▶ _WHAT TO WORK ON_: Write out all of the entries exactly as given.

(GIVEN ENTRIES begins)

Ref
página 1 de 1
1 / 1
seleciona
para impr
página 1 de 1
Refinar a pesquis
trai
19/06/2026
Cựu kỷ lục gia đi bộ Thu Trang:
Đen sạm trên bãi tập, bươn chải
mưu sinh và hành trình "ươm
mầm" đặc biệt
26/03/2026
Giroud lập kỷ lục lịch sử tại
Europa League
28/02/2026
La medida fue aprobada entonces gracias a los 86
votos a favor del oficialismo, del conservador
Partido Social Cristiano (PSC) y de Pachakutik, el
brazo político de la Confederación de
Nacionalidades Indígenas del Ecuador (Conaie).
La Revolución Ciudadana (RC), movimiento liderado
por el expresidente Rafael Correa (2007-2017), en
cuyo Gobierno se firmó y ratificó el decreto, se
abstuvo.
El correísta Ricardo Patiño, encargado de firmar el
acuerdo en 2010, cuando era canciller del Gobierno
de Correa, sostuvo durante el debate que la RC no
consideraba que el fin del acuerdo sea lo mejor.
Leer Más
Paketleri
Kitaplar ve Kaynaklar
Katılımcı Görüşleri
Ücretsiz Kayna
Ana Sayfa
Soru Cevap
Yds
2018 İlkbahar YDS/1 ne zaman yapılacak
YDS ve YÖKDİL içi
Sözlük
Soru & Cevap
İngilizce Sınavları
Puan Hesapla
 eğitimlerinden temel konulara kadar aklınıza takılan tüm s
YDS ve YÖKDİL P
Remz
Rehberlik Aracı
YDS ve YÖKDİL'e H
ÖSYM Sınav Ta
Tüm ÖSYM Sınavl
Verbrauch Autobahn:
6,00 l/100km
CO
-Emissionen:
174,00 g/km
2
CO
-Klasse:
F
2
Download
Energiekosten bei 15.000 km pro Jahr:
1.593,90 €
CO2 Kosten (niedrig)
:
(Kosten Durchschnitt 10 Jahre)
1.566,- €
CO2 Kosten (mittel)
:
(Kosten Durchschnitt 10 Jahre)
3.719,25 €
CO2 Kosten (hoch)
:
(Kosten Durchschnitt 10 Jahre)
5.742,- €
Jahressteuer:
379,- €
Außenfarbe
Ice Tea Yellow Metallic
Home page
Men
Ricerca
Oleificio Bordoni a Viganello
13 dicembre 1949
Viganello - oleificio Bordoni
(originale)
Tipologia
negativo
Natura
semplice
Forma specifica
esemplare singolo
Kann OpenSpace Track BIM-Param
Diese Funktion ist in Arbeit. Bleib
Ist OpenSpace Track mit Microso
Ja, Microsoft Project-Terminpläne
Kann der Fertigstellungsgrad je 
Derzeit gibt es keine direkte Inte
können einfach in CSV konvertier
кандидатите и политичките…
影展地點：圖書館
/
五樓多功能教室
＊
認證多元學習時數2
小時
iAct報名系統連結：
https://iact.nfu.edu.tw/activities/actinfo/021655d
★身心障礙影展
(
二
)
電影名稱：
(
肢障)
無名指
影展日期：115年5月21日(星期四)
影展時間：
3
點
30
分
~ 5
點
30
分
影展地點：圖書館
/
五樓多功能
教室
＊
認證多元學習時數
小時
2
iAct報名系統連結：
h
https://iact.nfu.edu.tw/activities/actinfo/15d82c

(GIVEN ENTRIES ends)

▶ _WRITTEN RESPONSE_:
Ref
página 1 de 1
1 / 1
seleciona
para impr
página 1 de 1
Refinar a pesquis
trai
19/06/2026
Cựu kỷ lục gia đi bộ Thu Trang:
Đen sạm trên bãi tập, bươn chải
mưu sinh và hành trình "ươm
mầm" đặc biệt
26/03/2026
Giroud lập kỷ lục lịch sử tại
Europa League
28/02/2026
La medida fue aprobada entonces gracias a los 86
votos a favor del oficialismo, del conservador
Partido Social Cristiano (PSC) y de Pachakutik, el
brazo político de la Confederación de
Nacionalidades Indígenas del Ecuador (Conaie).
La Revolución Ciudadana (RC), movimiento liderado
por el expresidente Rafael Correa (2007-2017), en
cuyo Gobierno se firmó y ratificó el decreto, se
abstuvo.
El correísta Ricardo Patiño, encargado de firmar el
acuerdo en 2010, cuando era canciller del Gobierno
de Correa, sostuvo durante el debate que la RC no
consideraba que el fin del acuerdo sea lo mejor.
Leer Más
Paketleri
Kitaplar ve Kaynaklar
Katılımcı Görüşleri
Ücretsiz Kayna
Ana Sayfa
Soru Cevap
Yds
2018 İlkbahar YDS/1 ne zaman yapılacak
YDS ve YÖKDİL içi
Sözlük
Soru & Cevap
İngilizce Sınavları
Puan Hesapla
 eğitimlerinden temel konulara kadar aklınıza takılan tüm s
YDS ve YÖKDİL P
Remz
Rehberlik Aracı
YDS ve YÖKDİL'e H
ÖSYM Sınav Ta
Tüm ÖSYM Sınavl
Verbrauch Autobahn:
6,00 l/100km
CO
-Emissionen:
174,00 g/km
2
CO
-Klasse:
F
2
Download
Energiekosten bei 15.000 km pro Jahr:
1.593,90 €
CO2 Kosten (niedrig)
:
(Kosten Durchschnitt 10 Jahre)
1.566,- €
CO2 Kosten (mittel)
:
(Kosten Durchschnitt 10 Jahre)
3.719,25 €
CO2 Kosten (hoch)
:
(Kosten Durchschnitt 10 Jahre)
5.742,- €
Jahressteuer:
379,- €
Außenfarbe
Ice Tea Yellow Metallic
Home page
Men
Ricerca
Oleificio Bordoni a Viganello
13 dicembre 1949
Viganello - oleificio Bordoni
(originale)
Tipologia
negativo
Natura
semplice
Forma specifica
esemplare singolo
Kann OpenSpace Track BIM-Param
Diese Funktion ist in Arbeit. Bleib
Ist OpenSpace Track mit Microso
Ja, Microsoft Project-Terminpläne
Kann der Fertigstellungsgrad je 
Derzeit gibt es keine direkte Inte
können einfach in CSV konvertier
кандидатите и политичките…
影展地點：圖書館
/
五樓多功能教室
＊
認證多元學習時數2
小時
iAct報名系統連結：
https://iact.nfu.edu.tw/activities/actinfo/021655d
★身心障礙影展
(
二
)
電影名稱：
(
肢障)
無名指
影展日期：115年5月21日(星期四)
影展時間：
3
點
30
分
~ 5
點
30
分
影展地點：圖書館
/
五樓多功能
教室
＊
認證多元學習時數
小時
2
iAct報名系統連結：
h
https://iact.nfu.edu.tw/activities/actinfo/15d82c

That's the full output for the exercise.